Recognizing the potential of integrating dietary and therapeutic strategies for type 2 diabetes management, Dibifree was developed as a dietary phytomix formulated with food-derived anti-diabetic bioactivities. This study aimed to evaluate the add-on efficacy of Dibifree in T2D patients and to elucidate its mechanistic basis via integrated bioinformatics and functional assays. In a 7-month randomized, double-blind, placebo-controlled crossover trial, 40 adults with T2D received Dibifree (15 g/day) or placebo as add-on therapy for two 3-month sessions separated by a 1-month wash-out, with placebo recipients switched to Dibifree in the second session. Primary endpoints included fasting and postprandial glucose, HbA1c, and body weight. Mechanistic studies involved transcriptomic profiling of treated cell lines, pathway enrichment analyses, and in vitro/in vivo assays on incretin activity, glycation, adipogenesis, and immune modulation. Dibifree as an add-on therapy significantly reduced HbA1c, fasting, and postprandial glucose compared with placebo, with sustained effects after wash-out and re-challenge. Body fat percentage also decreased.

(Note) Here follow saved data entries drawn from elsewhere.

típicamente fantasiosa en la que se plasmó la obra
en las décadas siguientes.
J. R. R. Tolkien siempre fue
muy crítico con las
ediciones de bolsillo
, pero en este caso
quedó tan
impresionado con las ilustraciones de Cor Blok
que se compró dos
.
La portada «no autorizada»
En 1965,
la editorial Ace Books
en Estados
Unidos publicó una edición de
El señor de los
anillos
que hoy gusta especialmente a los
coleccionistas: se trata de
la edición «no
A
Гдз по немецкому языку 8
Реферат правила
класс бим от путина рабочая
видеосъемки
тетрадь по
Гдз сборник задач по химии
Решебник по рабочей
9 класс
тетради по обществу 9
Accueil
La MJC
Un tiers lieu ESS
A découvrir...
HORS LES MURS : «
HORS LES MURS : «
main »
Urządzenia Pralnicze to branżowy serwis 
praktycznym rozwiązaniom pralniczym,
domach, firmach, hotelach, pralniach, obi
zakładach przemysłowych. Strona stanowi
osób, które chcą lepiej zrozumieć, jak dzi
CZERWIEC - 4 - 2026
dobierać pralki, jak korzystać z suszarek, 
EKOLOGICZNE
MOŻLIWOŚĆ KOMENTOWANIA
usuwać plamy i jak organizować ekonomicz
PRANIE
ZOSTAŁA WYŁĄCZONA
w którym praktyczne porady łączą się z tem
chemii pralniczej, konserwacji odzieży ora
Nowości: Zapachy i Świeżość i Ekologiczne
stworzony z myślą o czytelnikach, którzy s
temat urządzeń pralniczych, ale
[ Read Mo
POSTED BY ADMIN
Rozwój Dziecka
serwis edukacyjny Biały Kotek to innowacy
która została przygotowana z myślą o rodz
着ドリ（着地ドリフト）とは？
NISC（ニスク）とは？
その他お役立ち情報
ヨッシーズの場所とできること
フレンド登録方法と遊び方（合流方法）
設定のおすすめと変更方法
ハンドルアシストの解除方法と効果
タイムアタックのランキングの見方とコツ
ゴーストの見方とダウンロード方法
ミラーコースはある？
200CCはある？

Transcriptomic analysis revealed reversal of diabetic gene signatures and enrichment of cAMP/GLP-1, insulin secretion, AGE-RAGE, and IL-10 pathways. Functional assays demonstrated multiple bioactivities, including enhanced GLP-1 secretion, inhibition of DPP-4 and α-glucosidase, and improved glucose tolerance in T2D mice, as well as reduced AGE formation, suppressed adipogenesis, and promotion of M2 macrophage polarization. Dibifree, as a functional food intervention, improved glycemic control and reduced adiposity in T2D patients, with evidence supporting multi-target mechanisms relevant to metabolic and immune regulation.

Keywords: Bioinformatics analysis; Dietary intervention; Functional food; GLP-1 secretion; Immune regulation; Multi-target mechanisms; Type 2 diabetes.